Los ricos también lloran

Antonio Pérez Omister
Antonio Pérez Omister
@esapo1
viernes, 15 de octubre de 2010, 22:00 h (CET)
Éste era el conmovedor título de un culebrón que causó sensación hace varios años y que tuvo el acierto de poner en evidencia las duras condiciones de vida por las que a menudo atraviesan los ricos ante la indiferencia de los pobres.
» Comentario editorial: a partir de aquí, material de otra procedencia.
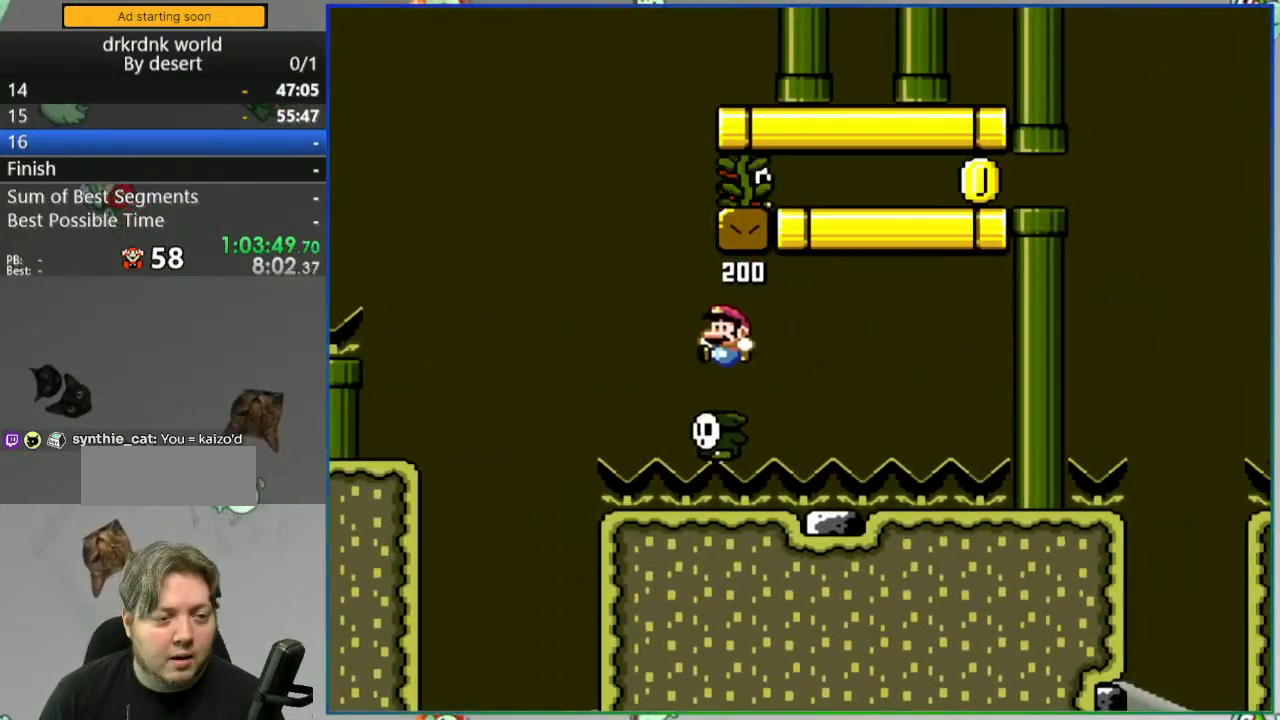
{"dt_ms": 500, "buttons": ["B", "Y"], "events": [[33, "DPAD_LEFT", "up"], [267, "B", "up"], [367, "B", "down"]]}
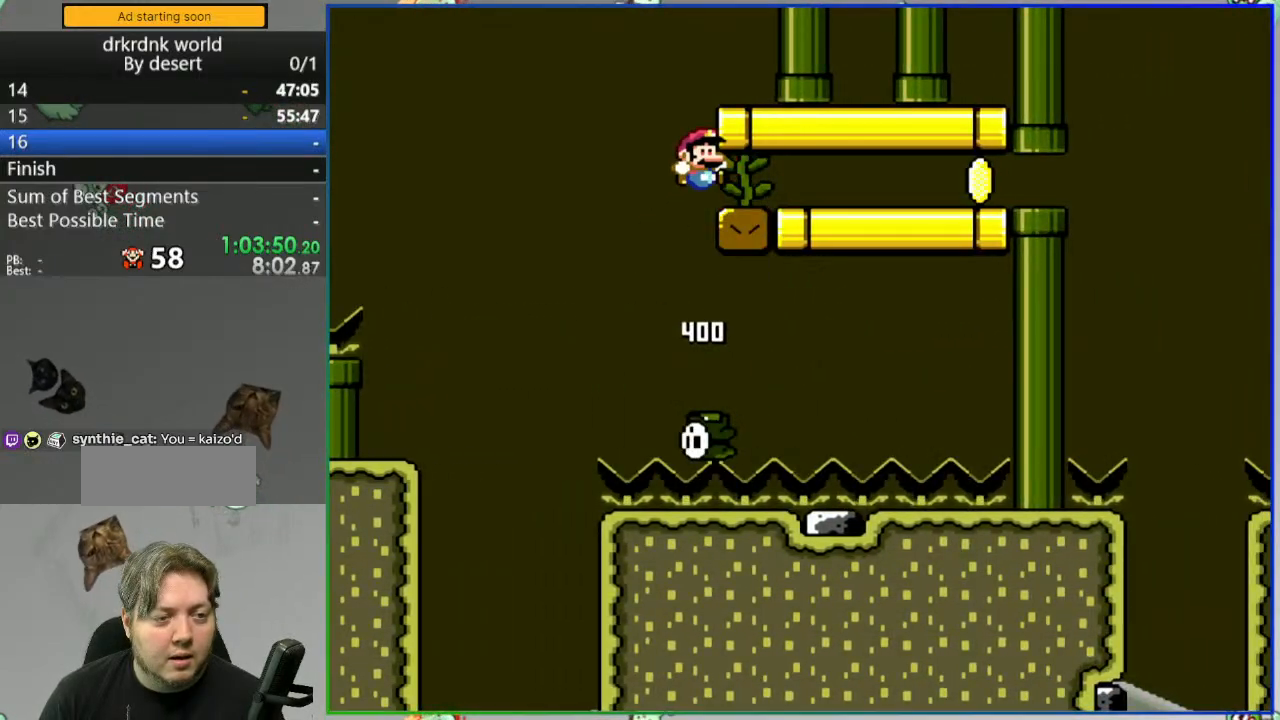
{"dt_ms": 500, "buttons": ["Y"], "events": [[400, "B", "up"]]}
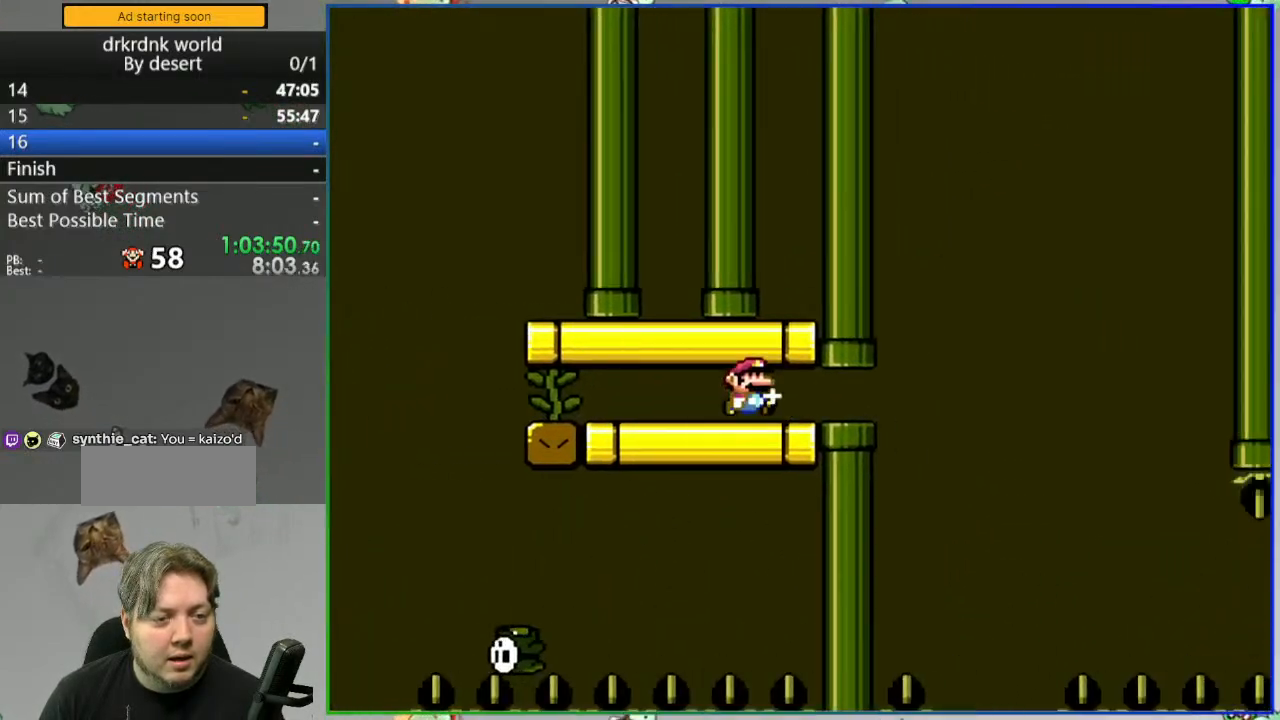
{"dt_ms": 500, "buttons": ["B", "Y"], "events": [[150, "B", "down"], [267, "DPAD_LEFT", "down"], [367, "DPAD_LEFT", "up"]]}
La serie fue un éxito sin precedentes en todos los países donde se exhibió. Pobres de todo el mundo comprendieron lo mezquino de su actitud al pretender comer todos los días mientras algunos ricos tenían que renunciar a una de sus doncellas, a su masajista personal o a acudir diariamente a la peluquería para acartonarse convenientemente el tocado. Por no hablar de sus operaciones de cirugía estética y estiramiento de pellejos y liposucciones de lorzas y mantecas. Sus fláccidos cuerpos no tardaron en acusar semejante dejadez y abandono. Entonces se intentó vender el concepto de que la arruga es bella. Como en “La noche de los muertos vivientes”, momias, mojamas y reliquias del pasado empezaron a comparecer en televisión para mostrar públicamente los estragos que el tiempo había causado en sus otrora hermosos rostros y la madre Teresa de Calcuta estuvo a punto de convertirse en playmate del mes. Pero la cosa no cuajó.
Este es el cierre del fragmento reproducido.